Wohllebens Anwälte lassen alle Hemmungen fallen

In ihren Plädoyers stellen die Verteidiger des mutmaßlichen NSU-Unterstützers Ralf Wohlleben ihre rechte Gesinnung zur Schau. Die drei Anwälte provozierten im ganzen Prozess immer wieder. Sie sind der rechtsradikalen Szene eng verbunden. Die Bundesanwaltschaft wirft Wohlleben Beihilfe zum neunfachen Mord vor und fordert zwölf Jahre Haft.
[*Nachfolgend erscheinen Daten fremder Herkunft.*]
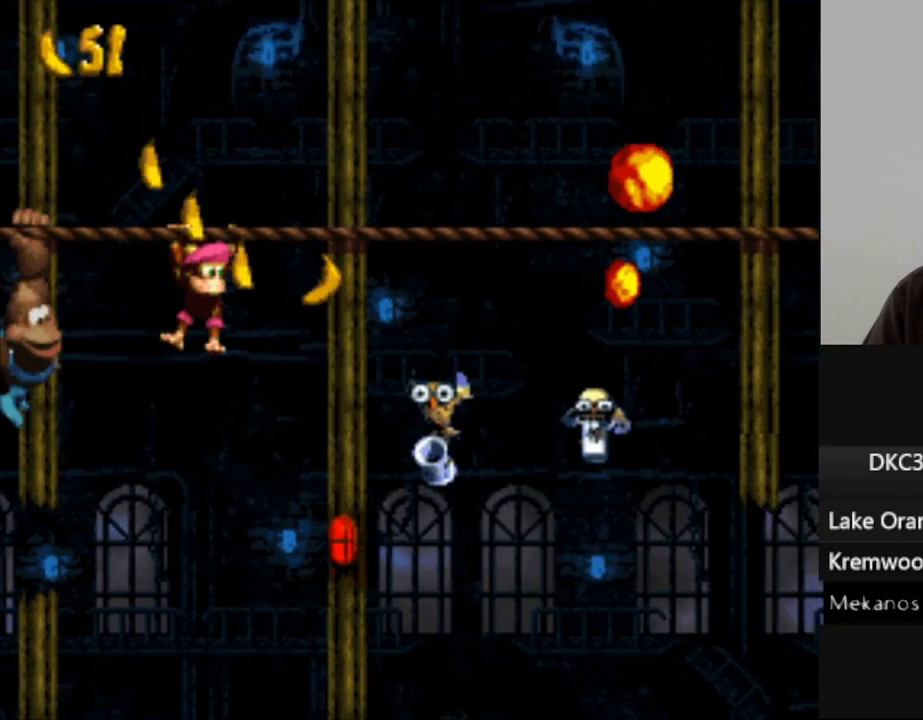
{"buttons": ["Y"], "events": []}
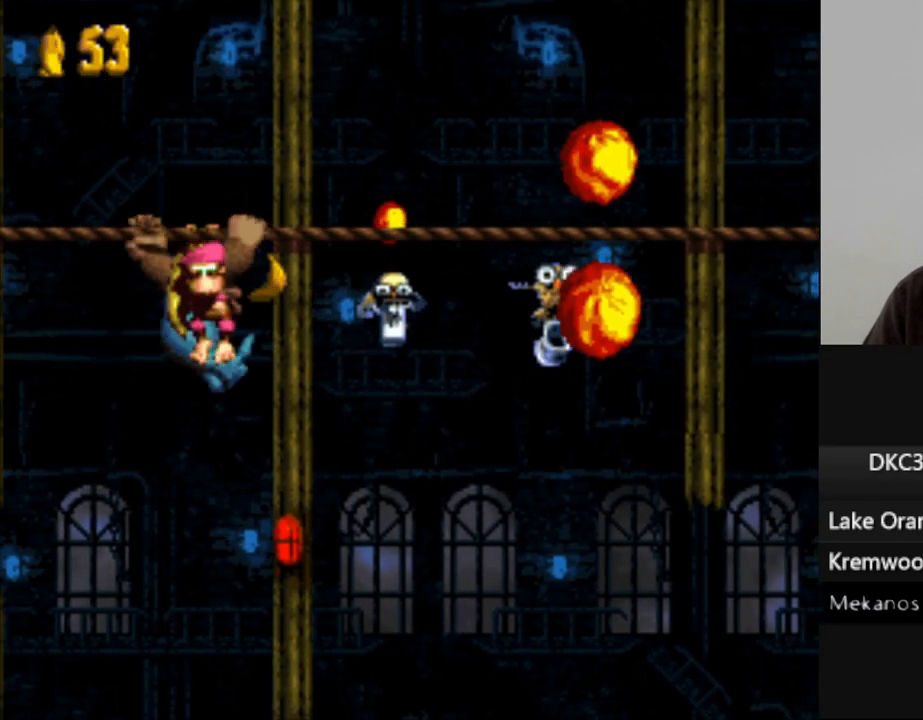
{"buttons": ["Y"], "events": [[33, "DPAD_RIGHT", "down"], [117, "DPAD_RIGHT", "up"]]}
Jetzt, ganz am Schluss, ist Tarnung nicht mehr nötig. Fünf Jahre lang haben die Verteidiger des früheren NPD-Funktionärs Ralf Wohlleben die schwarze Robe getragen und immerhin so getan, als respektierten sie die formalen Regeln des Rechtsstaats. Nun aber ist klar: Sie halten das, was im NSU-Prozess vor dem Oberlandesgericht München geschieht, nur für ein Schauspiel im “vermeintlich demokratischen Gesinnungsstrafrecht”. Sie haben schon bisher alles getan, um diesen Prozess zu sabotieren: mit immer neuen Befangenheitsanträgen. Nun lassen sie alle Hemmungen fallen.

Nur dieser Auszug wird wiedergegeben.